Tout le monde ne gère pas la situation de la même façon. Nous ne sommes pas allés voté. On avait peur de sortir. Ce jour-là, je l'ai passé collée aux sites d'informations. J'ai dit au revoir à ma mère qui est rentrée en Bretagne. Je n'arrivais pas à prendre de décisions ce jour-là, je n'arrivais pas à poser mon attention sur autre chose que lemonde.fr.
Mes pensées tournaient en boucle concernant Atelier Nubio. Poursuivre, mettre en pause, arrêter tout, partiellement. Les commandes sur le site affluaient, pour des jus, du miel de manuka, tous ces produits hautement nutritifs pour booster l'immunité. Nous avons décidé de maintenir l'activité, en renforçant le plan de mesure sanitaire (PMS), notamment avec le port de masque, désinfection du labo matin et soir, désinfection des téléphones, prise de température de l'équipe toutes les deux heures. Et la mise en place de la livraison sans contact par notre super équipe de coursiers Philippe et Alessandro.
On a pris la voiture en fin d'après-midi et on a traversé Paris, les gens prenaient le soleil, en petit groupe, ils couraient, se prenaient en photo. Je me suis dit 'mais ce n'est pas si grave alors ?', je crois qu'en moi-même je savais que si, c'était grave, et que oui, c'était de l'inconscience totale.
Ce jour-là, j'ai pris aussi conscience que tout le monde n'accueillait pas la situation de la même manière. Que la façon dont les autres la géraient pouvait me faire mal, me choquer, m'indigner même. Qu'il n'était pas de mon ressort de juger si les gens géraient comme il faut ou pas. Y a-t-il une 'bonne' attitude à adopter dans des situations de crise, de guerre ? Prendre du recul, garder la tête froide, s'organiser, mettre des priorités. Oui, c'est sans doute ce qu'il faut faire. On a le droit de craquer aussi, de pleurer. De ne pas être capable 'aujourd'hui', tout de suite, on le sera demain. Ou après demain.

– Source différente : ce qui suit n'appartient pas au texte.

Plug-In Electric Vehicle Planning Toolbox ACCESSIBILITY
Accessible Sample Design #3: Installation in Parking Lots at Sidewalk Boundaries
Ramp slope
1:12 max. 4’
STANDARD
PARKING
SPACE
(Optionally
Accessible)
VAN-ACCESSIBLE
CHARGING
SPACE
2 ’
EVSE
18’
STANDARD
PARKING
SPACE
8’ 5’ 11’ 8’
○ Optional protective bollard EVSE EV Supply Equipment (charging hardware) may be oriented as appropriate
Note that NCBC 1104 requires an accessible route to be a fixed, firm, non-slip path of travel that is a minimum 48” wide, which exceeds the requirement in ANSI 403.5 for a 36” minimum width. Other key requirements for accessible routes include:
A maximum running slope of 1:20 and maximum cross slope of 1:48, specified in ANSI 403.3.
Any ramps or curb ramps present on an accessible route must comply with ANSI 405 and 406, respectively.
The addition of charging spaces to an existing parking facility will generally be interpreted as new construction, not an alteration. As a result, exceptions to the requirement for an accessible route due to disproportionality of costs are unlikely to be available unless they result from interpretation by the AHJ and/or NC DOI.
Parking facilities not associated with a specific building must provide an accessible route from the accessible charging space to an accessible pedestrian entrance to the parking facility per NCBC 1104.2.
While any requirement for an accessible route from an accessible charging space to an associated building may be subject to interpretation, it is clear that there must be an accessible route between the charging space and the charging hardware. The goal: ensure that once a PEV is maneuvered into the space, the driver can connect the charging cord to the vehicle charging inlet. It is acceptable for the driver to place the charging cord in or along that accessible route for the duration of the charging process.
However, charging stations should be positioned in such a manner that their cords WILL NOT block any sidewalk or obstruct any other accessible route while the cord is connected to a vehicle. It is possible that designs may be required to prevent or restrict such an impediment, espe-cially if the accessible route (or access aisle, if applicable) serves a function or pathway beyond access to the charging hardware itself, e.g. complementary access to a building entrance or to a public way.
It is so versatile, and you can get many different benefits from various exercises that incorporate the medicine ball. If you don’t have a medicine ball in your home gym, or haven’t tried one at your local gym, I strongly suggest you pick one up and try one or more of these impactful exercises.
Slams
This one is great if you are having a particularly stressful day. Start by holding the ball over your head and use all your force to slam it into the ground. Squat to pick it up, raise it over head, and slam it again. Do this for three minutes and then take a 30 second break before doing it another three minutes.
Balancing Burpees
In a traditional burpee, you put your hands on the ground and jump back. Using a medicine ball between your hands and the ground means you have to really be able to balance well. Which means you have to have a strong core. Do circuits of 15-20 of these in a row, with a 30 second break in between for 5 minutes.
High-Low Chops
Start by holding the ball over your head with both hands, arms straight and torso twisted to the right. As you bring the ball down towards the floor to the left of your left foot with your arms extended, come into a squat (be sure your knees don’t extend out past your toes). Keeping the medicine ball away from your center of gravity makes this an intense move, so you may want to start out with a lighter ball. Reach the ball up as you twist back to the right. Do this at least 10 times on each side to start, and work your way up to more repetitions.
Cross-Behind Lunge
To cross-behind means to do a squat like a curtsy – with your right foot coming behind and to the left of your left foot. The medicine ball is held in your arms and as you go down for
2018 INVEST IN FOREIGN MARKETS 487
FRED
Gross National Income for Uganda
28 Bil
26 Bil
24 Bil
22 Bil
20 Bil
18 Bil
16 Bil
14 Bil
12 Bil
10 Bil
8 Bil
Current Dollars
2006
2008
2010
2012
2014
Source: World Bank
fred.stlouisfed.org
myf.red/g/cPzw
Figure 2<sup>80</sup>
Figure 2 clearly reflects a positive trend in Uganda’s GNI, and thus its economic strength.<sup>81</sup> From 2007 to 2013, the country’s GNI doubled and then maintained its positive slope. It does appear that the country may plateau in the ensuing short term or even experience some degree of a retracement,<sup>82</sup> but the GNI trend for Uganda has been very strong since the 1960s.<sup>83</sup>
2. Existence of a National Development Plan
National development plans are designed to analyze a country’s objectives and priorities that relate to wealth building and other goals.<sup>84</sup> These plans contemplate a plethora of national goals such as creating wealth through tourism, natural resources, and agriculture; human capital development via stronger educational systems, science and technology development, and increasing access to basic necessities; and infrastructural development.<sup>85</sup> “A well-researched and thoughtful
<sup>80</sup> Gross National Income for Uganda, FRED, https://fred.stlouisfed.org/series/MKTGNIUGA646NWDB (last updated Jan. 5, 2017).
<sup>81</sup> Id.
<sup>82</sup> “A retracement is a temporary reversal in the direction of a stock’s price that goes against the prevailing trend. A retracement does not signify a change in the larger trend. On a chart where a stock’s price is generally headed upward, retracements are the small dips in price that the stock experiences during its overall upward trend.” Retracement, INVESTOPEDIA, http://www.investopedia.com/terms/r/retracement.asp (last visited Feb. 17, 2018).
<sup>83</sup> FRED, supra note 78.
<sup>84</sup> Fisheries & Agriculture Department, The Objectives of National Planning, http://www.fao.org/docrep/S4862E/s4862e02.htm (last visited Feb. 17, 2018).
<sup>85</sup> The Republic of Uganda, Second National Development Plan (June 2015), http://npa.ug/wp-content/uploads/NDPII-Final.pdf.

Ne pas se juger, de n'avoir rien fait, de ne pas avoir bâti de planning militaire pour la famille, de ne pas s'être rué faire du stock, de ne pas trouver du positif dans tout cela. Essayer de ne pas juger les autres pour ce qu'ils disent, font, ne font pas. Certaines personnes se révèlent dans des situations de guerre. En temps 'normal' leur personnalité n'est pas adaptée, en tant de guerre, elle peut l'être car la normalité n'est plus de rigueur. On a besoin de tous s'adapter - et oui, on peut trouver son talent dans cette situation.
Ce qui m'a fait du bien ce jour-là : appeler ma mère et mes amis. Garder le contact. Entendre des voix. Pleurer. Commencer à écrire, à noter mentalement des choses. Chercher en quoi on peut être utile. C'est une quête. La réponse n'est pas immédiate.
Update Activité Atelier Nubio : production et eshop en activité. Livraisons assurées dans toute la France. Plan de mesure sanitaire renforcé (masques, prise de température) et livraisons sans contact mise en place
Lundi 16 mars.
L'absence de repères. Quand on est chef d'entreprise, on prend des décisions tout le temps. En temps normal, cette responsabilité, partagée avec mon associée Gabrielle, je l'embrasse. J'assume les erreurs, je ressens de la fierté pour les succès. C'est un métier qui est fait pour nous, pour Gabrielle, pour moi. Ce jour-là, c'était très dur.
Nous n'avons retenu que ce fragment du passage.